# Tasks to complete:
**A.** From the DataSync documentation, list every type of storage that DataSync is stated to be able to copy data between.
**B.** Reproduce the passage of the DataSync documentation from "DataSync helps alleviate" up to and including "transfer your data.", substituting "resource-intensive" for "heavyweight".

# Extract to read:
:::::
AWS DataSync Documentation

AWS DataSync is an online data transfer service that is designed to simplify and accelerate copying large amounts of data between on-premises systems and AWS Storage services, as well as between AWS Storage services. DataSync can copy data between Network File System (NFS) shares or Server Message Block (SMB) shares, self-managed object storage, AWS Snowcone, Amazon Simple Storage Service (Amazon S3) buckets, Amazon Elastic File System (Amazon EFS) file systems, and Amazon FSx for Windows File Server file systems.

Purpose-built network protocol

The service employs an AWS-designed transfer protocol—decoupled from the storage protocol—to accelerate data movement. The protocol helps optimize how, when, and what data is sent over the network. Network optimizations performed by DataSync include incremental transfers, in-line compression, and sparse file detection, as well as in-line data validation and encryption.
 
Connections between the local DataSync agent and the in-cloud service components are multi-threaded, helping to increase performance over your Wide Area Network (WAN).

Infrastructure management

DataSync helps alleviate many of the infrastructure and management challenges that you face when either writing, optimizing, or managing your own copy scripts, or deploying and tuning heavyweight commercial transfer tools. DataSync comes with built-in monitoring and retry mechanisms, and allows granular control over the portion of network bandwidth used to transfer your data.

Data encryption and validation

DataSync is designed to encrypt data in transit with Transport Layer Security (TLS). DataSync supports using default encryption for S3 buckets, Amazon EFS file system encryption of data at rest, and Amazon FSx for Windows File Server encryption at rest and in transit.
:::::
# Data excerpt:
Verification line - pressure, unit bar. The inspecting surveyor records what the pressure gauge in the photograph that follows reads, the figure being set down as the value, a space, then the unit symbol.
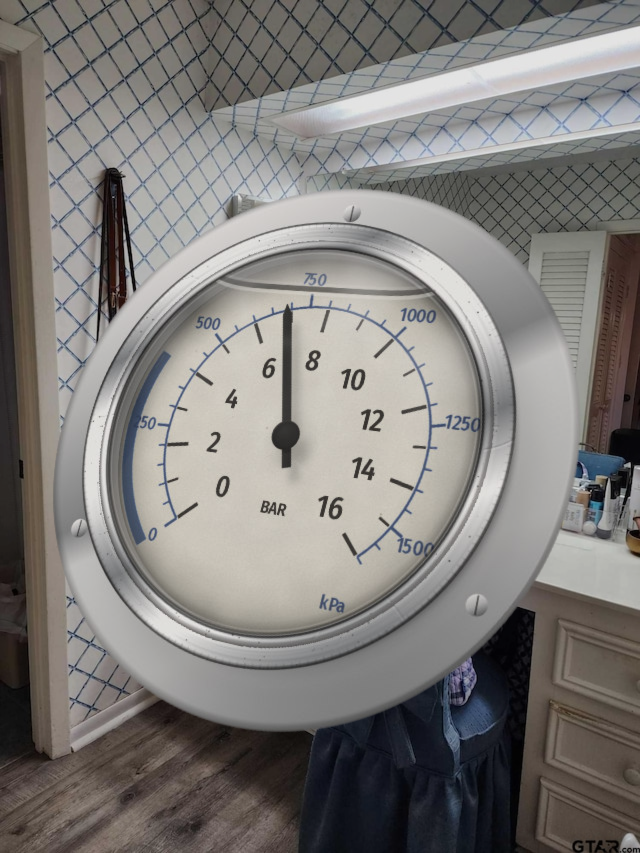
7 bar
:::::
# Answers by item number:
**A.**
- Network File System (NFS) shares
- Server Message Block (SMB) shares
- self-managed object storage
- AWS Snowcone
- Amazon Simple Storage Service (Amazon S3) buckets
- Amazon Elastic File System (Amazon EFS) file systems
- Amazon FSx for Windows File Server file systems

**B.**
DataSync helps alleviate many of the infrastructure and management challenges that you face when either writing, optimizing, or managing your own copy scripts, or deploying and tuning resource-intensive commercial transfer tools. DataSync comes with built-in monitoring and retry mechanisms, and allows granular control over the portion of network bandwidth used to transfer your data.